Незначительные просветы наступали на «Джурме» в течение получаса, отведенного на оправку, и такое же время на «кормежку зверей» соленой-пресоленой затирухой, заправленной вонючими рыбьими головами.

Наконец-то наша галера «Джурма» пришвартовалась в бухте Ногаево, завершилось мучительное морское путешествие, которое напомнило мне то, что читал в свое время о черных рабах на галерах.

Разгрузка шла медленно. Многих из трюмов пришлось выносить. На берегу укладывали их в ряд подальше от дороги. Остальных, еле живых, по нескольку раз проверив по формулярам, построили в колонну и под лай свирепых собак и изощренную матерщину охранников отвели на площадку, куда подавались машины.
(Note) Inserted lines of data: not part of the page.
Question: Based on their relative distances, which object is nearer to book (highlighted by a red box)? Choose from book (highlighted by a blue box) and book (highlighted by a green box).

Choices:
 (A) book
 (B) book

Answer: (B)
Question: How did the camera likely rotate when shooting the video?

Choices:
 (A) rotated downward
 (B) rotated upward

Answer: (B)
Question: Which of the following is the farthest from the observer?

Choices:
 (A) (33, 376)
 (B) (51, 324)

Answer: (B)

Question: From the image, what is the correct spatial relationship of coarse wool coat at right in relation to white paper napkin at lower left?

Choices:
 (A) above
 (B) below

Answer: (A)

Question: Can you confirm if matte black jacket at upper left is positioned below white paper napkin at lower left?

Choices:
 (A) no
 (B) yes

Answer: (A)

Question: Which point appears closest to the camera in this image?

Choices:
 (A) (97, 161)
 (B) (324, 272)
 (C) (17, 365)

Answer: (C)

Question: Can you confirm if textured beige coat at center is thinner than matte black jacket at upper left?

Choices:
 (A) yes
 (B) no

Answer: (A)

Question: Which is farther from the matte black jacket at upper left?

Сколько трупов осталось в трюмах, не скажу. Знаю, что только из нашего отсека на корм рыбам выбросили шестерых. Сколько добавилось после разгрузки — не считали. Числящиеся в живых бывшие люди вступали на Колыму, словно тени.

На пересылке разгуляться не дали. На, следующий день баня, стрижка, обмундирование и медосмотр для проформы: «Дышите глубже. У вас 58-я? Не дышите!»

В этой горькой шутке, к сожалению, не было юмора. В этом нас убедили годы, прожитые на Колыме.

Мы заметили, что выданные нам костюмы «хэбэ» и картузы оказались без коричневых украшений, это было хоть немного отрадно, но давало повод для размышлений.

Позже узнали, что в то время началось дружественное сближение вождя победоносного строительства коммунизма с лидером побеждающего фашизма.